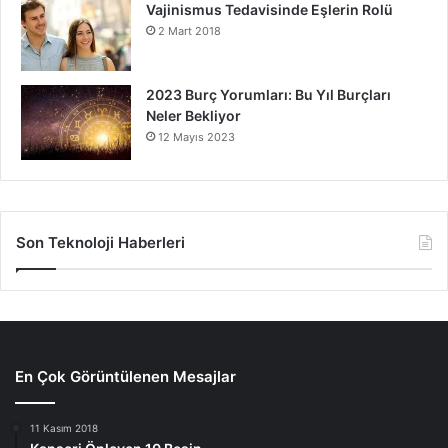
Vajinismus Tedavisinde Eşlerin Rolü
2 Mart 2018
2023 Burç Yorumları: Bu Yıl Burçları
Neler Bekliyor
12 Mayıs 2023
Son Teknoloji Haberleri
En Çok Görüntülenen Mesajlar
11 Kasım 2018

+++

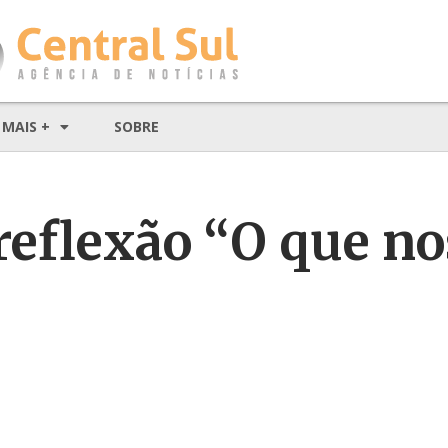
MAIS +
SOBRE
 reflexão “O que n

+++

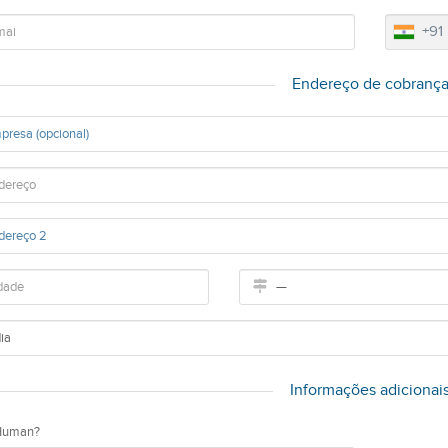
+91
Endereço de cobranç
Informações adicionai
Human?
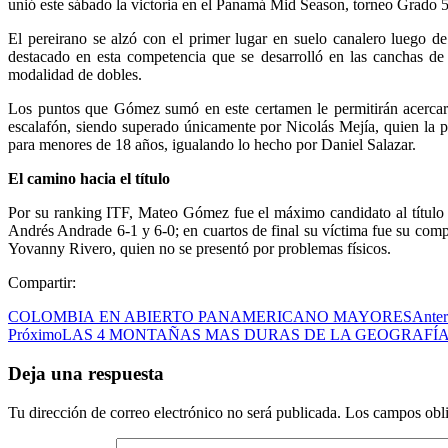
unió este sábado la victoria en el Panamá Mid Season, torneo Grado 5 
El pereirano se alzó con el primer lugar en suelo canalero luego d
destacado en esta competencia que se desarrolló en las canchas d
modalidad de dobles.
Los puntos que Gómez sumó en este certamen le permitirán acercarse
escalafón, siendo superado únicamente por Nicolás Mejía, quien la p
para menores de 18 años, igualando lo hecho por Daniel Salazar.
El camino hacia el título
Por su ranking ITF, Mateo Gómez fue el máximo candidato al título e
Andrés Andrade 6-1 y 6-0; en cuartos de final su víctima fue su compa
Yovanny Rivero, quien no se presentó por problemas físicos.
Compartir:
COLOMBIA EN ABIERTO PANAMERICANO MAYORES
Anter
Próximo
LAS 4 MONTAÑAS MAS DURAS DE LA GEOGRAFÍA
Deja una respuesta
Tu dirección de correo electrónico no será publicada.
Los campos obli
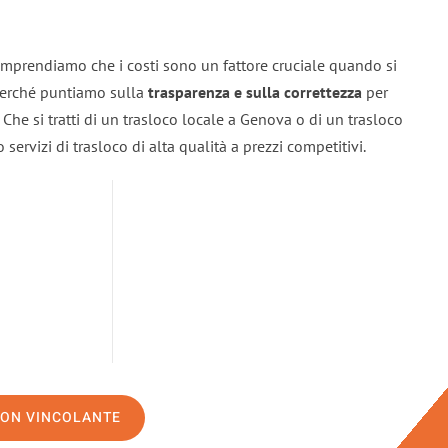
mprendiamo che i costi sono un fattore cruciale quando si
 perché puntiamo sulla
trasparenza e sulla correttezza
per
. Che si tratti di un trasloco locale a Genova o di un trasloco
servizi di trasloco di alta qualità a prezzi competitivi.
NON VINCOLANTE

+++

**TASK DETAILS**
Reproduce verbatim the lines of the records beginning with the line containing "Vajinismus Tedavisinde Eşlerin Rolü" and continuing through the line containing "11 Kasım 2018".

**COMPLETED EXERCISE**
Vajinismus Tedavisinde Eşlerin Rolü
2 Mart 2018
2023 Burç Yorumları: Bu Yıl Burçları
Neler Bekliyor
12 Mayıs 2023
Son Teknoloji Haberleri
En Çok Görüntülenen Mesajlar
11 Kasım 2018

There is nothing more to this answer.